# Sites around Nuremburg



## Hampshireman (Apr 18, 2007)

We will be around there in June, partly for the beer fest at Erlangen, and interested in camping sites, not aires in the area. Any clues please as the ACSI doesn't have any there.


----------



## androidGB (May 26, 2005)

En Route to Croatia we stayed  HERE

Very pleasant site, and very convenient for the train into the town, I seem to remember.

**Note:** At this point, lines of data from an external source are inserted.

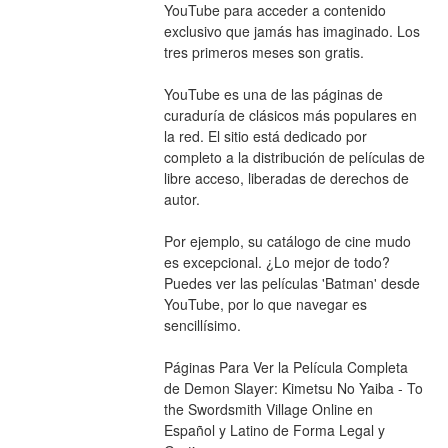
YouTube para acceder a contenido 
exclusivo que jamás has imaginado. Los 
tres primeros meses son gratis.
YouTube es una de las páginas de 
curaduría de clásicos más populares en 
la red. El sitio está dedicado por 
completo a la distribución de películas de 
libre acceso, liberadas de derechos de 
autor.
Por ejemplo, su catálogo de cine mudo 
es excepcional. ¿Lo mejor de todo? 
Puedes ver las películas 'Batman' desde 
YouTube, por lo que navegar es 
sencillísimo.
Páginas Para Ver la Película Completa 
de Demon Slayer: Kimetsu No Yaiba - To 
the Swordsmith Village Online en 
Español y Latino de Forma Legal y 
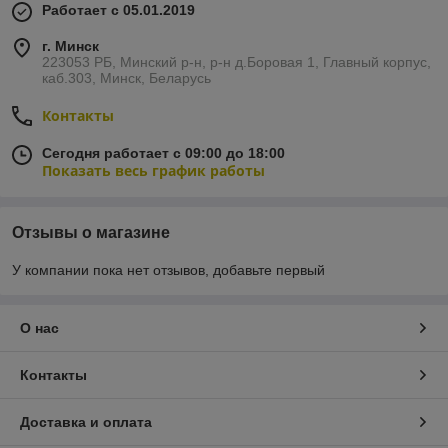
Работает с 05.01.2019
г. Минск
223053 РБ, Минский р-н, р-н д.Боровая 1, Главный корпус,
каб.303, Минск, Беларусь
Контакты
Сегодня работает с 09:00 до 18:00
Показать весь график работы
Отзывы о магазине
У компании пока нет отзывов, добавьте первый
О нас
Контакты
Доставка и оплата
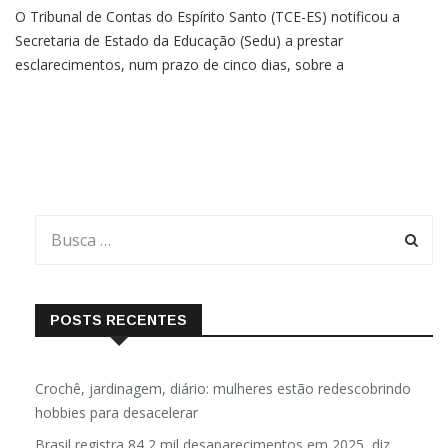
O Tribunal de Contas do Espírito Santo (TCE-ES) notificou a
Secretaria de Estado da Educação (Sedu) a prestar
esclarecimentos, num prazo de cinco dias, sobre a
representação do deputado estadual Sérgio Majeski (PSB), com
pedido de Medida Cautelar, para garantir o cumprimento da
legislação que
POSTS RECENTES
Crochê, jardinagem, diário: mulheres estão redescobrindo
hobbies para desacelerar
Brasil registra 84,2 mil desaparecimentos em 2025, diz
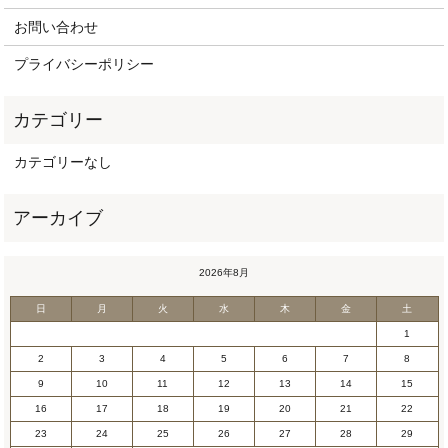
お問い合わせ
プライバシーポリシー
カテゴリーなし
2026年8月
日
月
火
水
木
金
土
1
2
3
4
5
6
7
8
9
10
11
12
13
14
15
16
17
18
19
20
21
22
23
24
25
26
27
28
29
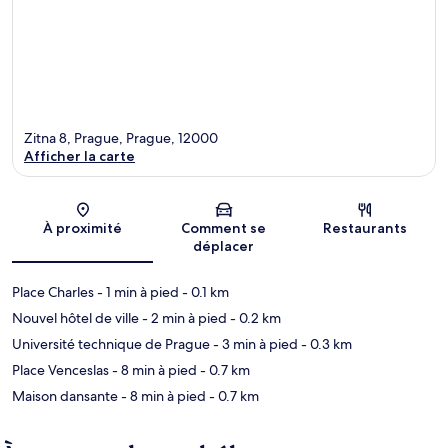
Zitna 8, Prague, Prague, 12000
Afficher la carte
Carte
À proximité
Comment se
Restaurants
déplacer
Place Charles
- 1 min à pied
- 0.1 km
Nouvel hôtel de ville
- 2 min à pied
- 0.2 km
Université technique de Prague
- 3 min à pied
- 0.3 km
Place Venceslas
- 8 min à pied
- 0.7 km
Maison dansante
- 8 min à pied
- 0.7 km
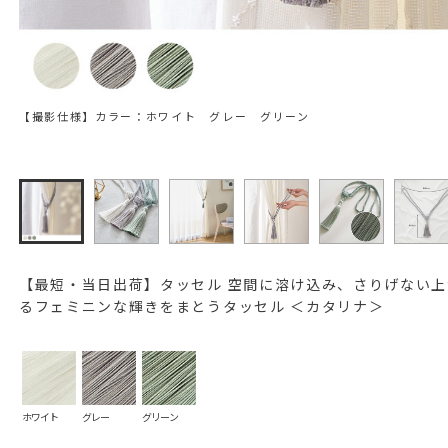
【撮影仕様】カラー：ホワイト グレー グリーン
【最短・当日出荷】タッセル 空間に溶け込み、さりげない
るフェミニンな輝きをまとうタッセル ＜カタリナ＞
ホワイト
グレー
グリーン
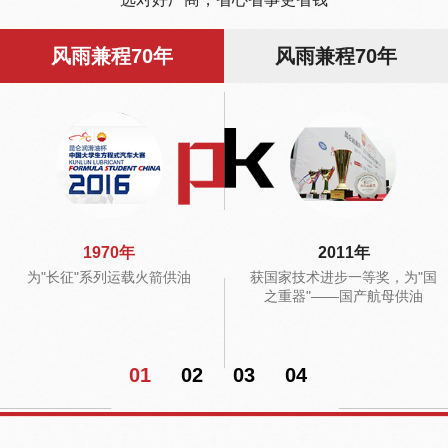
风雨兼程70年
风雨兼程70年
1970年
2011年
为"长征"系列运载火箭供油
获国家技术进步一等奖，为"国
之重器"——国产航母供油
01
02
03
04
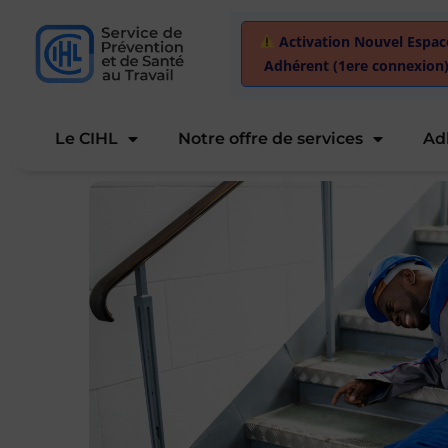
Activation Nouvel Espac
Adhérent (1ere connexion
Le CIHL
Notre offre de services
Ad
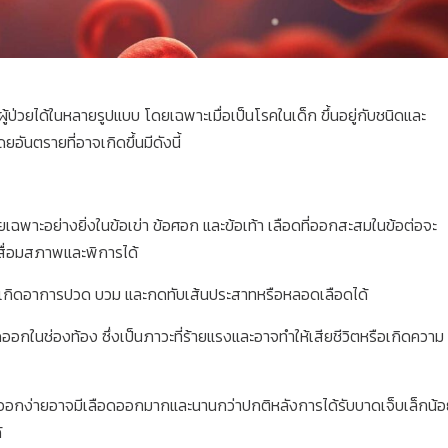
่วยได้ในหลายรูปแบบ โดยเฉพาะเมื่อเป็นโรคในเด็ก ขึ้นอยู่กับชนิดและ
นตรายที่อาจเกิดขึ้นมีดังนี้
ดยเฉพาะอย่างยิ่งในข้อเข่า ข้อศอก และข้อเท้า เลือดที่ออกสะสมในข้อต่อจะ
เสื่อมสภาพและพิการได้
ให้เกิดอาการปวด บวม และกดทับเส้นประสาทหรือหลอดเลือดได้
อกในช่องท้อง ซึ่งเป็นภาวะที่ร้ายแรงและอาจทำให้เสียชีวิตหรือเกิดความ
ดออกง่ายอาจมีเลือดออกมากและนานกว่าปกติหลังการได้รับบาดเจ็บเล็กน้อ
้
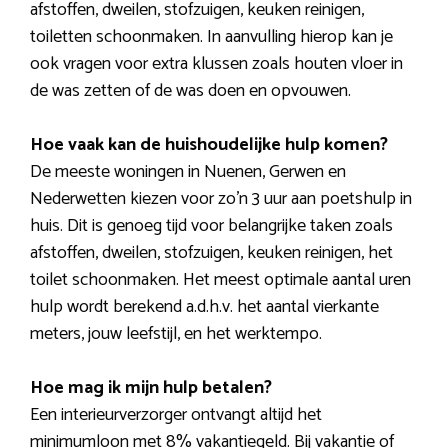
afstoffen, dweilen, stofzuigen, keuken reinigen,
toiletten schoonmaken. In aanvulling hierop kan je
ook vragen voor extra klussen zoals houten vloer in
de was zetten of de was doen en opvouwen.
Hoe vaak kan de huishoudelijke hulp komen?
De meeste woningen in Nuenen, Gerwen en
Nederwetten kiezen voor zo’n 3 uur aan poetshulp in
huis. Dit is genoeg tijd voor belangrijke taken zoals
afstoffen, dweilen, stofzuigen, keuken reinigen, het
toilet schoonmaken. Het meest optimale aantal uren
hulp wordt berekend a.d.h.v. het aantal vierkante
meters, jouw leefstijl, en het werktempo.
Hoe mag ik mijn hulp betalen?
Een interieurverzorger ontvangt altijd het
minimumloon met 8% vakantiegeld. Bij vakantie of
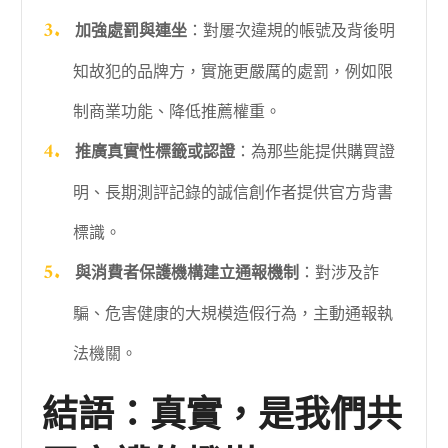
加強處罰與連坐
：對屢次違規的帳號及背後明
知故犯的品牌方，實施更嚴厲的處罰，例如限
制商業功能、降低推薦權重。
推廣真實性標籤或認證
：為那些能提供購買證
明、長期測評記錄的誠信創作者提供官方背書
標識。
與消費者保護機構建立通報機制
：對涉及詐
騙、危害健康的大規模造假行為，主動通報執
法機關。
結語：真實，是我們共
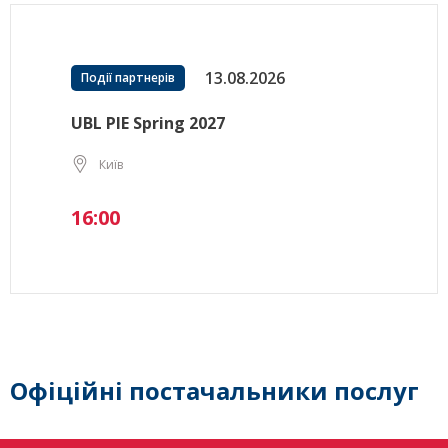
13.08.2026
Події партнерів
UBL PIE Spring 2027
Київ
16:00
Офіційні постачальники послуг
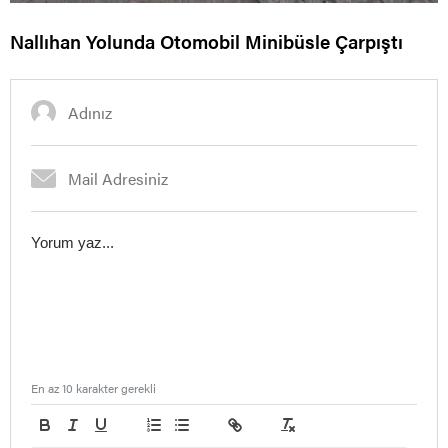
Nallıhan Yolunda Otomobil Minibüsle Çarpıştı
En az 10 karakter gerekli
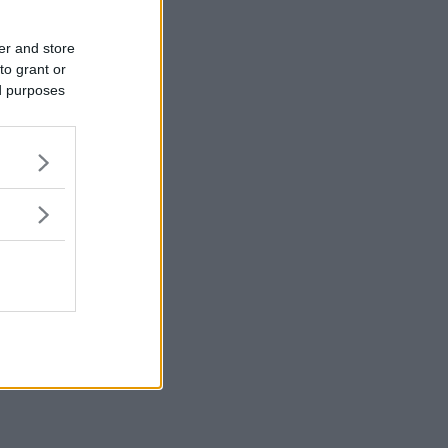
er and store
to grant or
ed purposes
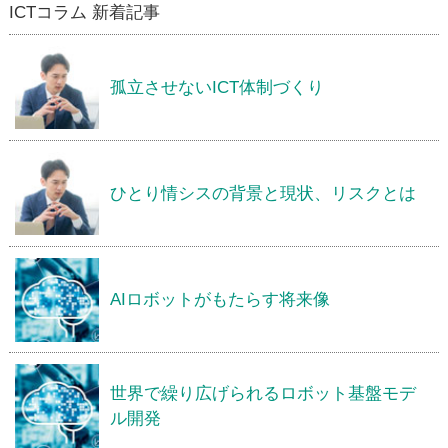
ICTコラム 新着記事
孤立させないICT体制づくり
ひとり情シスの背景と現状、リスクとは
AIロボットがもたらす将来像
世界で繰り広げられるロボット基盤モデ
ル開発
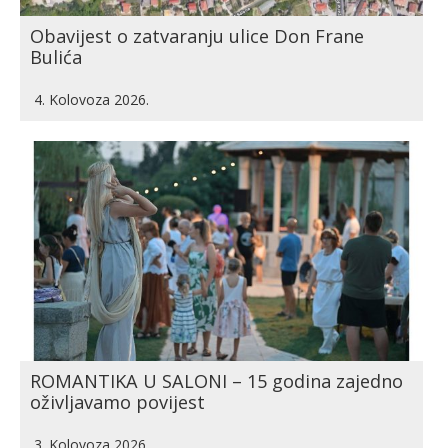
Obavijest o zatvaranju ulice Don Frane
Bulića
4. Kolovoza 2026.
ROMANTIKA U SALONI – 15 godina zajedno
oživljavamo povijest
3. Kolovoza 2026.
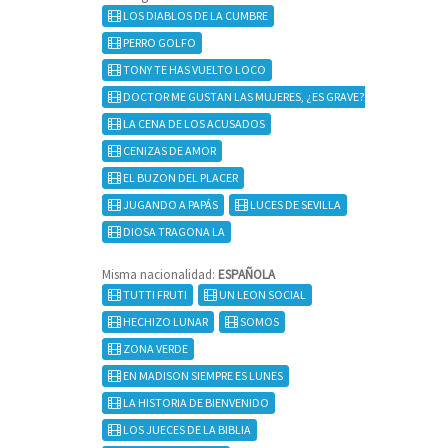
LOS DIABLOS DE LA CUMBRE
PERRO GOLFO
TONY TE HAS VUELTO LOCO
DOCTOR ME GUSTAN LAS MUJERES, ¿ES GRAVE?
LA CENA DE LOS ACUSADOS
CENIZAS DE AMOR
EL BUZON DEL PLACER
JUGANDO A PAPÁS
LUCES DE SEVILLA
DIOSA TRAGONA LA
Misma nacionalidad:
ESPAÑOLA
TUTTI FRUTI
UN LEON SOCIAL
HECHIZO LUNAR
SOMOS
ZONA VERDE
EN MADISON SIEMPRE ES LUNES
LA HISTORIA DE BIENVENIDO
LOS JUECES DE LA BIBLIA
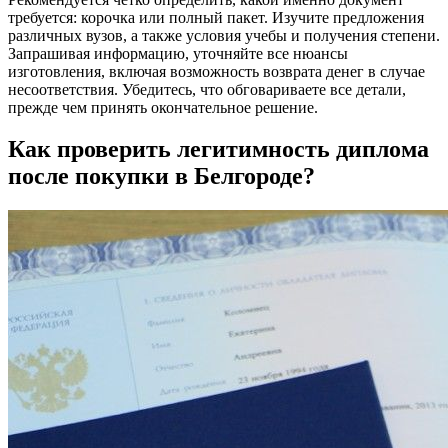
требуется: корочка или полный пакет. Изучите предложения
различных вузов, а также условия учебы и получения степени.
Запрашивая информацию, уточняйте все нюансы
изготовления, включая возможность возврата денег в случае
несоответствия. Убедитесь, что обговариваете все детали,
прежде чем принять окончательное решение.
Как проверить легитимность диплома
после покупки в Белгороде?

But that was a few years ago

Andrew


----------



## gaspode (May 9, 2005)

Two sites listed in the MHF database:

http://www.motorhomefacts.com/modules.php?name=Campsites&op=display_results&csid=5045

http://www.motorhomefacts.com/modules.php?name=Campsites&op=display_results&csid=5124


----------



## Hampshireman (Apr 18, 2007)

Thanks guys. WOMEN!!! It seems we are not going there now. Madam is not the slightest interested in the middle or east of Germany. We've just had our first real talk about the trip with all the maps and after all the planning I had done over weeks, then giving her a route, she has vetoed it. So it's straight down from our first stop in Paderborn, staying with friends, then break the journey to Lake Constance mid way somewhere on way down to Mittenwald, then fiddle up to Heidelberg and then Rhine Moselle in detail plus fuel in Lux.
We have 4 weeks so I think we may be missing stuff but SWMBO you know.


----------